(Collected data)

—————

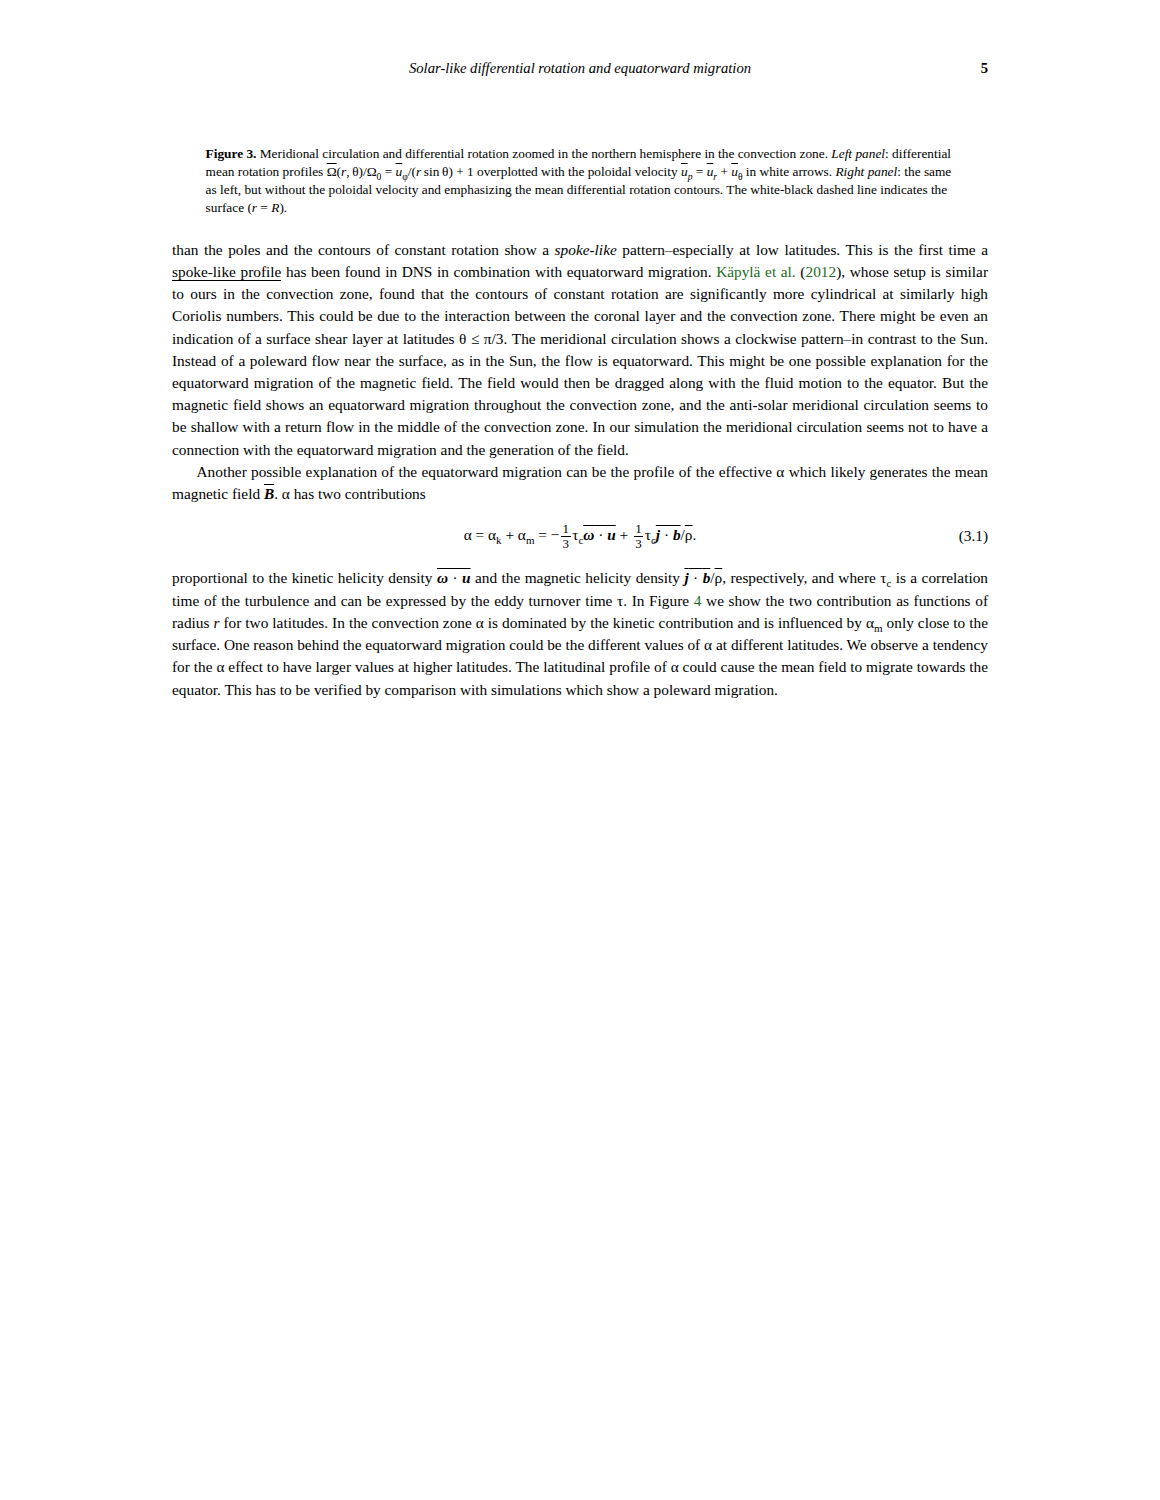Solar-like differential rotation and equatorward migration 5
Figure 3. Meridional circulation and differential rotation zoomed in the northern hemisphere in the convection zone. Left panel: differential mean rotation profiles Ω(r, θ)/Ω0 = uφ/(r sin θ) + 1 overplotted with the poloidal velocity up = ur + uθ in white arrows. Right panel: the same as left, but without the poloidal velocity and emphasizing the mean differential rotation contours. The white-black dashed line indicates the surface (r = R).
than the poles and the contours of constant rotation show a spoke-like pattern–especially at low latitudes. This is the first time a spoke-like profile has been found in DNS in combination with equatorward migration. Käpylä et al. (2012), whose setup is similar to ours in the convection zone, found that the contours of constant rotation are significantly more cylindrical at similarly high Coriolis numbers. This could be due to the interaction between the coronal layer and the convection zone. There might be even an indication of a surface shear layer at latitudes θ ≤ π/3. The meridional circulation shows a clockwise pattern–in contrast to the Sun. Instead of a poleward flow near the surface, as in the Sun, the flow is equatorward. This might be one possible explanation for the equatorward migration of the magnetic field. The field would then be dragged along with the fluid motion to the equator. But the magnetic field shows an equatorward migration throughout the convection zone, and the anti-solar meridional circulation seems to be shallow with a return flow in the middle of the convection zone. In our simulation the meridional circulation seems not to have a connection with the equatorward migration and the generation of the field.
Another possible explanation of the equatorward migration can be the profile of the effective α which likely generates the mean magnetic field B. α has two contributions
α = αk + αm = −13τcω · u + 13τcj · b/ρ. (3.1)
proportional to the kinetic helicity density ω · u and the magnetic helicity density j · b/ρ, respectively, and where τc is a correlation time of the turbulence and can be expressed by the eddy turnover time τ. In Figure 4 we show the two contribution as functions of radius r for two latitudes. In the convection zone α is dominated by the kinetic contribution and is influenced by αm only close to the surface. One reason behind the equatorward migration could be the different values of α at different latitudes. We observe a tendency for the α effect to have larger values at higher latitudes. The latitudinal profile of α could cause the mean field to migrate towards the equator. This has to be verified by comparison with simulations which show a poleward migration.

—————

● Problem details
The records above are to be restated word for word, with every picture left out.

● The completed task
Solar-like differential rotation and equatorward migration 5
Figure 3. Meridional circulation and differential rotation zoomed in the northern hemisphere in the convection zone. Left panel: differential mean rotation profiles Ω(r, θ)/Ω0 = uφ/(r sin θ) + 1 overplotted with the poloidal velocity up = ur + uθ in white arrows. Right panel: the same as left, but without the poloidal velocity and emphasizing the mean differential rotation contours. The white-black dashed line indicates the surface (r = R).
than the poles and the contours of constant rotation show a spoke-like pattern–especially at low latitudes. This is the first time a spoke-like profile has been found in DNS in combination with equatorward migration. Käpylä et al. (2012), whose setup is similar to ours in the convection zone, found that the contours of constant rotation are significantly more cylindrical at similarly high Coriolis numbers. This could be due to the interaction between the coronal layer and the convection zone. There might be even an indication of a surface shear layer at latitudes θ ≤ π/3. The meridional circulation shows a clockwise pattern–in contrast to the Sun. Instead of a poleward flow near the surface, as in the Sun, the flow is equatorward. This might be one possible explanation for the equatorward migration of the magnetic field. The field would then be dragged along with the fluid motion to the equator. But the magnetic field shows an equatorward migration throughout the convection zone, and the anti-solar meridional circulation seems to be shallow with a return flow in the middle of the convection zone. In our simulation the meridional circulation seems not to have a connection with the equatorward migration and the generation of the field.
Another possible explanation of the equatorward migration can be the profile of the effective α which likely generates the mean magnetic field B. α has two contributions
α = αk + αm = −13τcω · u + 13τcj · b/ρ. (3.1)
proportional to the kinetic helicity density ω · u and the magnetic helicity density j · b/ρ, respectively, and where τc is a correlation time of the turbulence and can be expressed by the eddy turnover time τ. In Figure 4 we show the two contribution as functions of radius r for two latitudes. In the convection zone α is dominated by the kinetic contribution and is influenced by αm only close to the surface. One reason behind the equatorward migration could be the different values of α at different latitudes. We observe a tendency for the α effect to have larger values at higher latitudes. The latitudinal profile of α could cause the mean field to migrate towards the equator. This has to be verified by comparison with simulations which show a poleward migration.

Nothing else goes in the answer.